The measured signal, m, is the sum of the original information signal, x, and the interference, ${\mathit{n}}_{2}$. However, ${\mathit{n}}_{2}$ is unknown. The only available signals are the noise signal, ${\mathit{n}}_{1}$, and the measured signal m.

m = x + n2;
subplot(1,1,1)
plot(time, m)
title('Measured Signal')
xlabel('time')
ylabel('m')

You can recover the original information signal, x, using adaptive noise cancellation via ANFIS training.

### Build the ANFIS Model

Use the anfis command to identify the nonlinear relationship between ${\mathit{n}}_{1}$ and ${\mathit{n}}_{2}$. While ${\mathit{n}}_{2}$ is not directly available, you can assume that m is a noisy version of ${\mathit{n}}_{2}$ for training. This assumption treats x as "noise" in this kind of nonlinear fitting.

Assume the order of the nonlinear channel is known (in this case, 2). You can use a two-input ANFIS model for training.

Define the training data. The first two columns of data are the inputs to the ANFIS model, ${\mathit{n}}_{1}$ and a delayed version of ${\mathit{n}}_{1}$. The final column of data is the measured signal, m.

delayed_n1 = [0; n1(1:length(n1)-1)];
data = [delayed_n1 n1 m];

Generate the initial FIS object. By default, the grid partitioning algorithm uses two membership functions for each input variable, which produces four fuzzy rules for learning.

genOpt = genfisOptions('GridPartition');
inFIS = genfis(data(:,1:end-1),data(:,end),genOpt);

Tune the FIS using the anfis command with an initial training step size of 0.2.

trainOpt = anfisOptions('InitialFIS',inFIS,'InitialStepSize',0.2);
outFIS = anfis(data,trainOpt);
ANFIS info:
Number of nodes: 21
Number of linear parameters: 12
Number of nonlinear parameters: 12
Total number of parameters: 24
Number of training data pairs: 601
Number of checking data pairs: 0
Number of fuzzy rules: 4

Start training ANFIS ...

1 	 0.761817
2 	 0.748426
3 	 0.739315
4 	 0.733993
Step size increases to 0.220000 after epoch 5.
5 	 0.729492
6 	 0.725382
7 	 0.721269
8 	 0.717621
Step size increases to 0.242000 after epoch 9.
9 	 0.714474
10 	 0.71207

Designated epoch number reached. ANFIS training completed at epoch 10.
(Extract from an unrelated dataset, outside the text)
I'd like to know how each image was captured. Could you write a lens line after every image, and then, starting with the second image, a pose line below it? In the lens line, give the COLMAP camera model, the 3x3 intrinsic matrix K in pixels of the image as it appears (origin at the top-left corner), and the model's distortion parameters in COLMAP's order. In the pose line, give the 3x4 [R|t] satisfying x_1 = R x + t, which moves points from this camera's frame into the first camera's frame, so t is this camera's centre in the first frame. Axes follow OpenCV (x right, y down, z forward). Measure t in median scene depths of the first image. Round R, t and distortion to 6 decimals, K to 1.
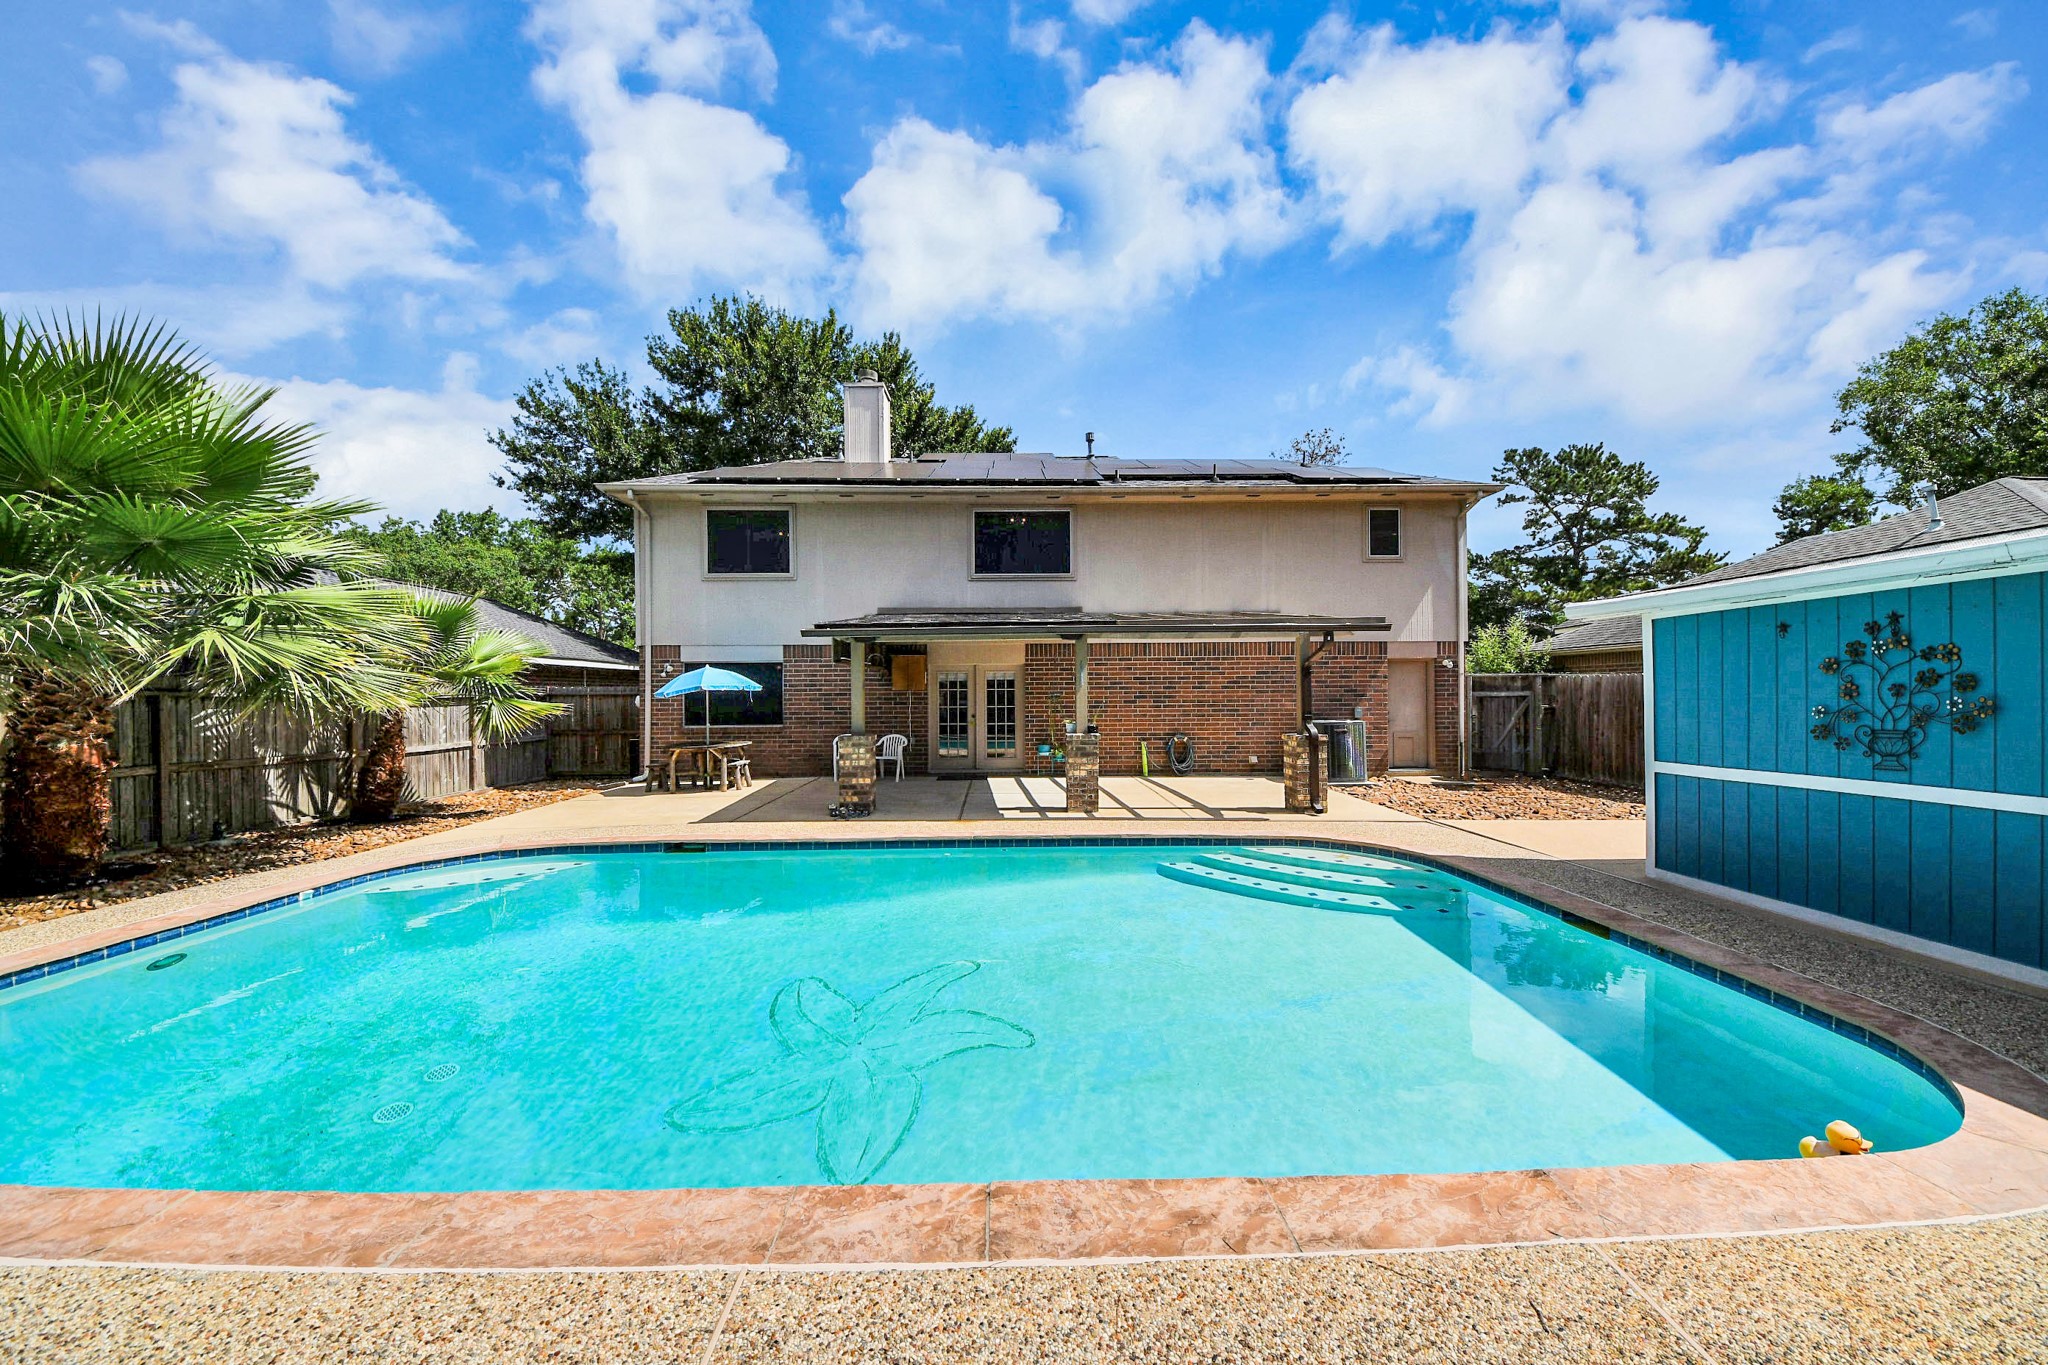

Minimal training RMSE = 0.71207

The tuned FIS, outFIS, models the second-order relationship between ${\mathit{n}}_{1}$ and ${\mathit{n}}_{2}$.

### Evaluate Model

Calculate the estimated interference signal, estimated_n2, by evaluating the tuned FIS using the original training data.

estimated_n2 = evalfis(outFIS,data(:,1:2));

Plot the actual ${\mathit{n}}_{2}$ signal and the estimated version from the ANFIS output.

subplot(2,1,1)
plot(time, n2)
ylabel('n_2')
xlabel('time')
title('Unknown Interference Signal')
subplot(2,1,2)
plot(time, estimated_n2)
ylabel('n_2')
xlabel('time')
title('Estimated Interference Signal')

The estimated information signal is equal to the difference between the measured signal, m, and the estimated interference (ANFIS output).

estimated_x = m - estimated_n2;

Compare the original information signal, x, and the estimate, estimated_x.

figure
plot(time,estimated_x,'b',time,x,'r')
xlabel('time')
ylabel('x')
title('Comparison of Actual and Estimated Signals')
legend('Estimated x','Actual x (unknown)','Location','SouthEast')

Without extensive training, the ANFIS model produces a realtively accurate estimate of the information signal.